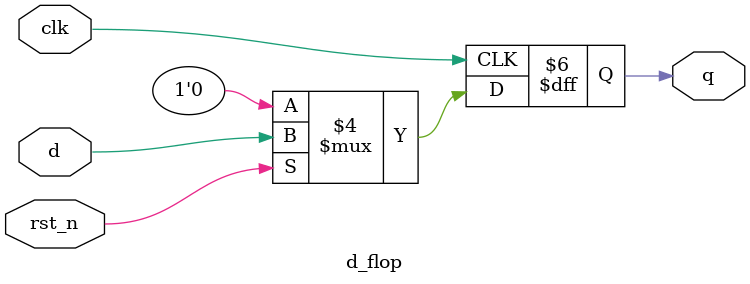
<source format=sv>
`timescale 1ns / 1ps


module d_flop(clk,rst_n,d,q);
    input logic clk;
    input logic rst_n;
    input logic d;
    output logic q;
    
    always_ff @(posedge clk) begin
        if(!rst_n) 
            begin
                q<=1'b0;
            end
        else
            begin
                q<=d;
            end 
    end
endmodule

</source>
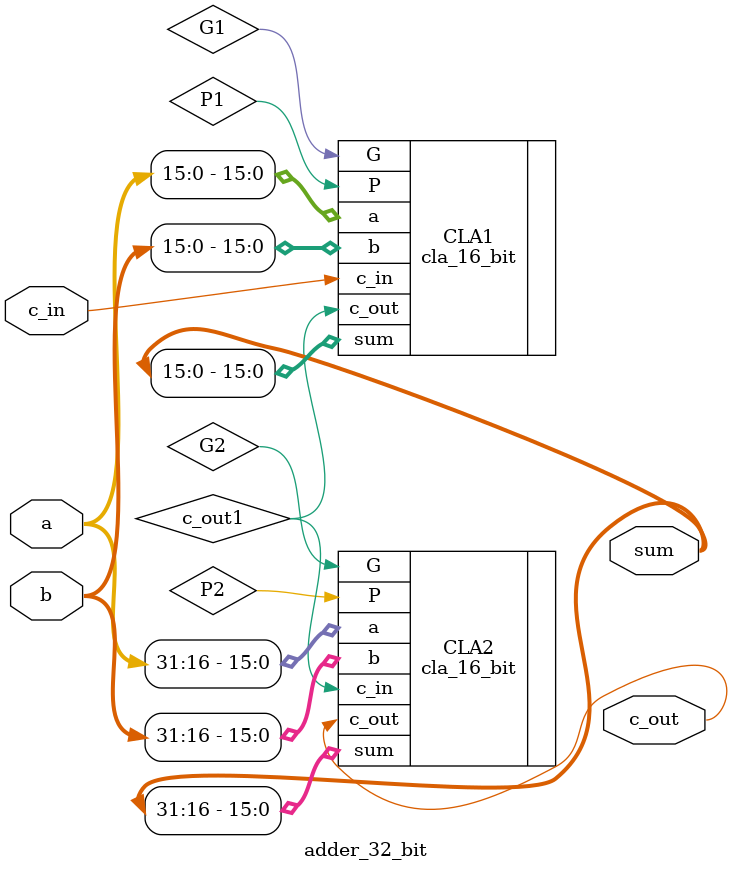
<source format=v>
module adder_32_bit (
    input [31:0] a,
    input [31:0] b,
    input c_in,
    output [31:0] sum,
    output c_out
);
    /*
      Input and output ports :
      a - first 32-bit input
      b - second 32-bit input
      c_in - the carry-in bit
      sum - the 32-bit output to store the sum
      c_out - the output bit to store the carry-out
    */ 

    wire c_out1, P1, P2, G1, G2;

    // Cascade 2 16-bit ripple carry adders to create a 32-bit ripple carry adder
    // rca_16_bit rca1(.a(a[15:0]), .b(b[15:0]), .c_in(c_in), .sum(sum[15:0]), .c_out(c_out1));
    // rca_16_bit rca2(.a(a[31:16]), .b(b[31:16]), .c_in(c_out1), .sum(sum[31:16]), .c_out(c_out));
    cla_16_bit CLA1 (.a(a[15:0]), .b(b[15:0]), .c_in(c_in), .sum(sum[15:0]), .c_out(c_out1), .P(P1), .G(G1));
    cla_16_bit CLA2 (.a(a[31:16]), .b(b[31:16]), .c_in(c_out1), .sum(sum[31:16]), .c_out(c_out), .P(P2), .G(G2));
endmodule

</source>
_ _ _ _
◆ Your assignment ◆
Answer with a number only. How many lines in the records include the word "source"?

◆ Task answer ◆
4